C’est dans cet esprit que la direction chinoise pousse les parties en présence à « plus de volontarisme et plus de créativité dans les négociations » pour que « chacun accepte d’accomplir la moitié du chemin, condition du succès » (porte parole du Waijiaobu).

Le défi de la sécurité intérieure…

En arrière plan : la sécurité intérieure de la Chine dont les anciens repères sont aujourd’hui ébranlés. Négociations nucléaires ou pas, ce défi est aujourd’hui la plus grande priorité du régime. Même si les discours officiels chinois restent calibrés par la nécessité d’afficher les équilibres immuables dont ils affirment l’irrévocable stabilité, le risque terroriste interne pèse désormais sur la nature des relations avec Téhéran, Islamabad, New-Delhi et Washington.

Au moment où s’accélère le rapprochement chinois avec l’Iran, lui-même considéré – terrorisme de l’ISIS oblige - avec moins d’agressivité par Washington, surgissent des tensions entre Téhéran et Islamabad, tandis que Pékin commence à s’inquiéter du rôle de certaines factions militaires pakistanaises en arrière plan de la menace terroriste.

…sur fond de luttes religieuses importées du Moyen Orient.

A la fin octobre, les deux grands alliés de la Chine dans la région se sont affrontés dans un incident de frontière meurtrier.

Le 23 octobre, l’armée iranienne qui doit assurer la sécurité de plus de 700 km de frontière commune avec l’Afghanistan et presque autant avec le Pakistan, agacée par l’activisme de groupes terroristes sunnites dans les provinces iraniennes du Balutchistan et du Sistan et piquée au vif par les ambiguïtés de l’armée pakistanaise incapable de mettre fin aux meurtres sectaires de musulmans chiites, a déclenché un tir de mortier contre un village frontière du district de Shagai au sud-ouest du Pakistan.
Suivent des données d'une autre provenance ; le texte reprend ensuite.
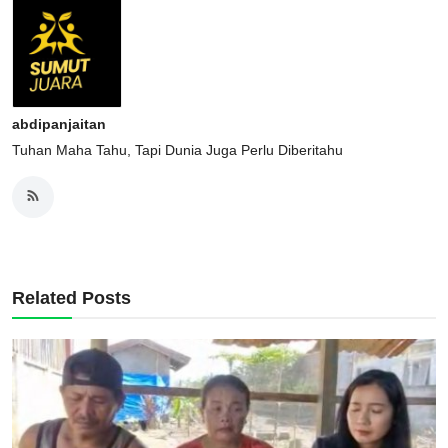
abdipanjaitan
Tuhan Maha Tahu, Tapi Dunia Juga Perlu Diberitahu
Related Posts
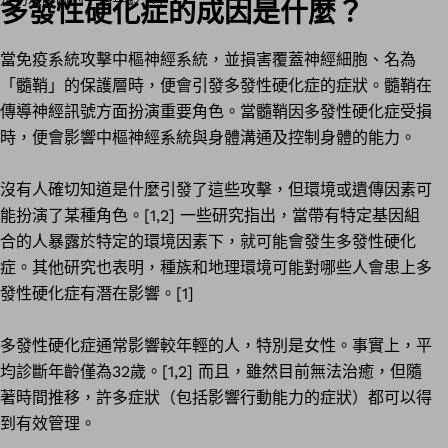
多發性硬化症的成因是什麼？
當免疫系統攻擊中樞神經系統，並損害覆蓋神經細胞、名為
「髓鞘」的保護層時，便會引發多發性硬化症的症狀。髓鞘在
傳導神經訊號方面扮演重要角色。當髓鞘因多發性硬化症受損
時，便會影響中樞神經系統與身體溝通及控制身體的能力。
沒有人確切知道是什麼引發了這些攻擊，但環境或遺傳因素可
能扮演了某種角色。[1,2] 一些研究指出，當帶有特定基因組
合的人暴露於特定的環境因素下，就可能會發生多發性硬化
症。其他研究也表明，種族和地理環境可能對哪些人會患上多
發性硬化症有潛在影響。[1]
多發性硬化症通常影響較年輕的人，特別是女性。事實上，平
均診斷年齡僅為32歲。[1,2] 而且，雖然目前無法治癒，但隨
著時間推移，許多症狀（包括影響行動能力的症狀）都可以得
到有效管理。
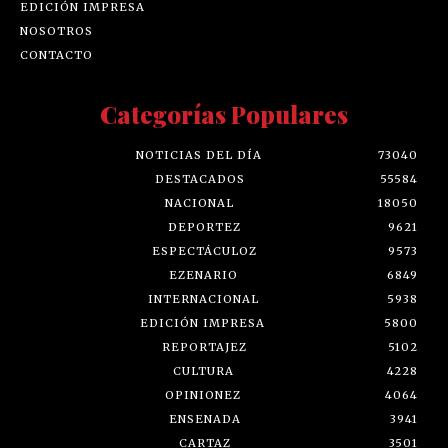
EDICIÓN IMPRESA
NOSOTROS
CONTACTO
Categorías Populares
NOTICIAS DEL DÍA
73040
DESTACADOS
55584
NACIONAL
18050
DEPORTEZ
9621
ESPECTÁCULOZ
9573
EZENARIO
6849
INTERNACIONAL
5938
EDICIÓN IMPRESA
5800
REPORTAJEZ
5102
CULTURA
4228
OPINIONEZ
4064
ENSENADA
3941
CARTAZ
3501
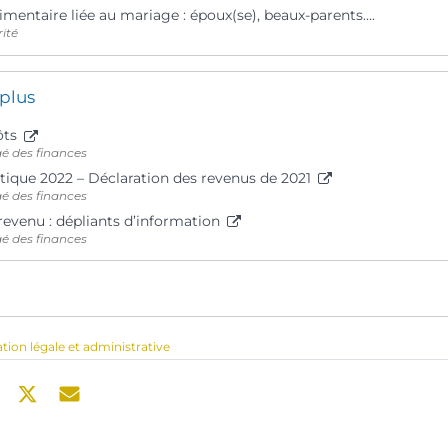
imentaire liée au mariage : époux(se), beaux-parents….
rité
 plus
ôts
gé des finances
tique 2022 – Déclaration des revenus de 2021
gé des finances
revenu : dépliants d’information
gé des finances
ation légale et administrative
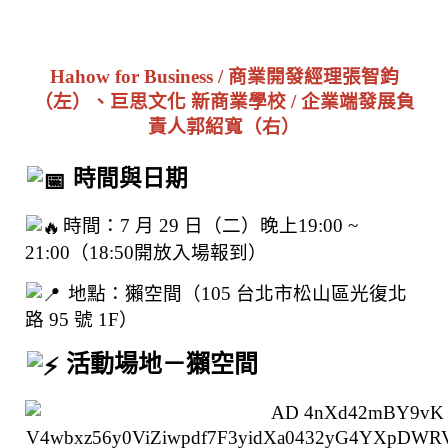
Hahow for Business / 商業開發經理張智鈞
（左）、巨思文化 新商業學校 / 企業端發展負
責人郭紹寬（右）
 時間與日期
時間：7 月 29 日（二）晚上19:00 ~ 
21:00（18:50開放入場報到）
 地點：獺空間（105 台北市松山區光復北
路 95 號 1F）
 活動場地－獺空間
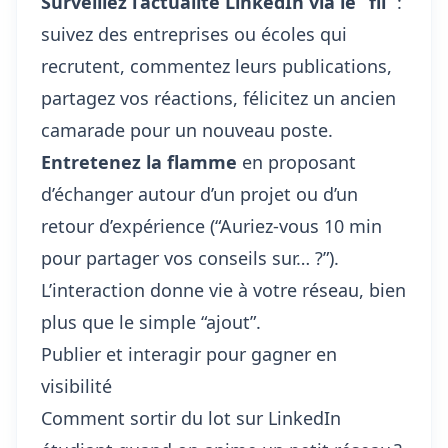
Surveillez l’actualité LinkedIn via le “fil”
:
suivez des entreprises ou écoles qui
recrutent, commentez leurs publications,
partagez vos réactions, félicitez un ancien
camarade pour un nouveau poste.
Entretenez la flamme
en proposant
d’échanger autour d’un projet ou d’un
retour d’expérience (“Auriez-vous 10 min
pour partager vos conseils sur… ?”).
L’interaction donne vie à votre réseau, bien
plus que le simple “ajout”.
Publier et interagir pour gagner en
visibilité
Comment sortir du lot sur LinkedIn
Le lendemain une unité iranienne pénétrait en territoire pakistanais.

Le 24 octobre, les médias de Téhéran annonçaient que deux gardes frontières iraniens avaient été tués dans l’incident. Côté pakistanais on déplorait également un mort, tandis que, le 23 octobre, deux hommes armés faisaient irruption dans un bus et assassinèrent huit Chiites pakistanais membres de la minorité des Hazara dont le dialecte est d’origine persane.

Si on se souvient qu’à l’exception des Tadjiks d’origine persane et d’obédience Chiite, la majorité de la population ouïghour du Xinjiang est sunnite, tandis que d’importantes factions de ce groupe ethnico-religieux, à l’origine modéré, donne des signes de radicalisation extrémiste attisée par la répression et les influences religieuses voisines, on comprend l’attention que Pékin porte à ses relations avec l’Iran Chiite, en dépit de son passé terroriste, mais dont les frontières jouxtent les foyers instables de l’Asie Centrale, de l’Afghanistan et du Pakistan.